What to do – Starting at the line that has "fx_px: 3108" and stopping after the line that has "focal_mm: 105", reproduce the listing below exactly; omit everything else.

Data provided –
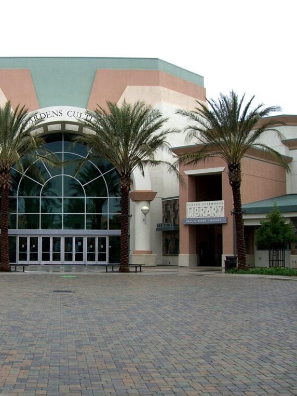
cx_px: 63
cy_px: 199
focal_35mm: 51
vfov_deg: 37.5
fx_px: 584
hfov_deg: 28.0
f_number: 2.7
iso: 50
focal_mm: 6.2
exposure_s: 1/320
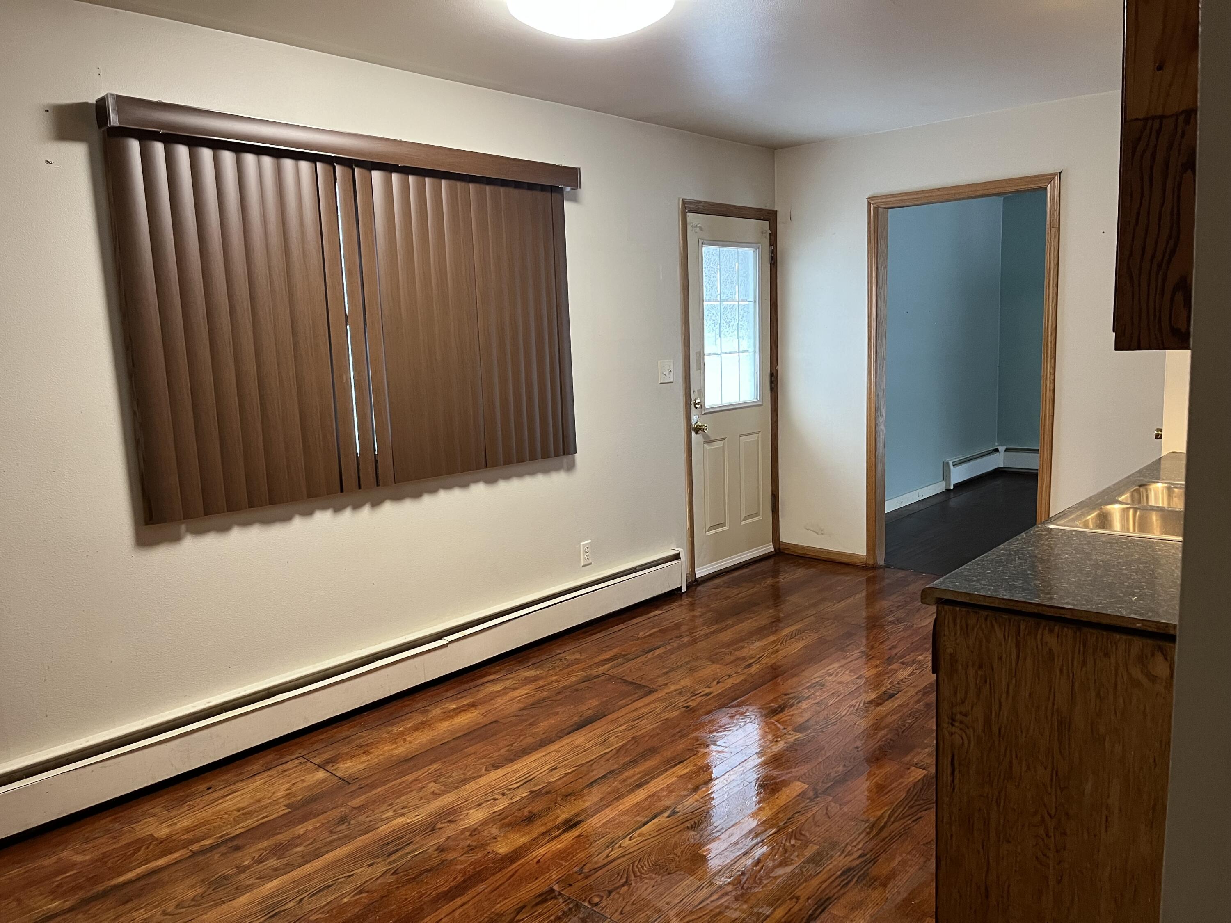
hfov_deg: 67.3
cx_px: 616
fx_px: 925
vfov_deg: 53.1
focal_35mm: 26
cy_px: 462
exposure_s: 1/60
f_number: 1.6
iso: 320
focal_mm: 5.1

--

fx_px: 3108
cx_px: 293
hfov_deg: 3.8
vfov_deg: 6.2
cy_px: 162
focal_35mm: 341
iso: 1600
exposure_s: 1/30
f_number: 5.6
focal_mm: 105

Your response –
fx_px: 3108
cx_px: 293
hfov_deg: 3.8
vfov_deg: 6.2
cy_px: 162
focal_35mm: 341
iso: 1600
exposure_s: 1/30
f_number: 5.6
focal_mm: 105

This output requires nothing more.